Wars are measured by their results: Military achievements, number of casualties and diplomatic products. Time is the best measuring instrument. What sometimes appears as defeat turns into victory years later. And there are also victories which turn, with considerable persuasion efforts, into defeat. History remembers what strong writers want us to remember, not necessarily strong facts.

 

Militarily, despite the national memory and the exaggerated tendency for self-flagellation, Israel won the Yom Kippur War. From a surprise attack on two fronts, with lacking intelligence and many casualties, the IDF moved to a sophisticated offensive and concluded the war with Damascus and Cairo in jeopardy. History is too hard on the fighters and politicians of the time.

 

Psychologically, on the other hand, we lost a slow and creeping defeat for the past 40 years. It is not the occupation from 1967 that is destructive, but the fervent skepticism which grew within us in 1973. Post-Yom Kippur War Israel is a country with doubts, a country in which the question is holier than the answer.

 

The substantial change lies there, in the seeds planted at the time in the Israeli discourse.

 

The children of the winter of 1973 were born into a country where there is no faith in the leadership, because one must never follow politicians blindly.
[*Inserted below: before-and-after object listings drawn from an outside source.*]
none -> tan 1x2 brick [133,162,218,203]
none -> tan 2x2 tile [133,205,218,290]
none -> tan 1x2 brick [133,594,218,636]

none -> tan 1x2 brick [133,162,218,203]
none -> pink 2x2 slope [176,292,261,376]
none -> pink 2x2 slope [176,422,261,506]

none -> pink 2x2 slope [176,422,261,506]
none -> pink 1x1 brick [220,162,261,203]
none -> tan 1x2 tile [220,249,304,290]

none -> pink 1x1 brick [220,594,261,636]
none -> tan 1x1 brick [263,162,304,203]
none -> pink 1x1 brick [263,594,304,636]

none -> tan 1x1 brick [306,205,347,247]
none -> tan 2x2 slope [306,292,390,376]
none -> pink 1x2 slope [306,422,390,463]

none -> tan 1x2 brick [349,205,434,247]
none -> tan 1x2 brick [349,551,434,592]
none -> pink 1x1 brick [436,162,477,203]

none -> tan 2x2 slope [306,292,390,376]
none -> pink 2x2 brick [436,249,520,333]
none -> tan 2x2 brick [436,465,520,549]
A country where one must not talk about victory and decision, because in the battlefield there are only losers and commissions of inquiry. A country where in order for one not to become – God forbid –overly patriotic, military parades disappeared from the street and cultural heroes evade military service. A country where soldiers have been turned by everyone into small children who must be protected, and for whom a heavy price must be paid when they are taken captive, while the life of the citizens for whom the army was established has turned into a tolerable price.

 

And mostly a country which has put an end to the concept of solidarity, and instead sanctifies the individual. No longer a melting pot, according to Ben-Gurion's vision, no longer a new Israeli, but words like multiculturalism and diversification, which have factionalism hiding behind them.

 

In the 40 years which have passed since the Yom Kippur War, the State of Israel's situation has increasingly improved. The Israeli economy grew stronger, Israel leads in the fields of science and technology, Jews immigrated from around the world, education is better and the standard of living is higher. As a state, Israel no longer faces a threat of destruction and annihilation, as it did in October 1973, despite the concerns about Iran. Young people in uniform, unfortunately, still die in this country, but the country itself is living, breathing and solid.

 

We have developed in all fields, we're just stuck with the psychology. We have overcome the war, but not the price of its self-examination.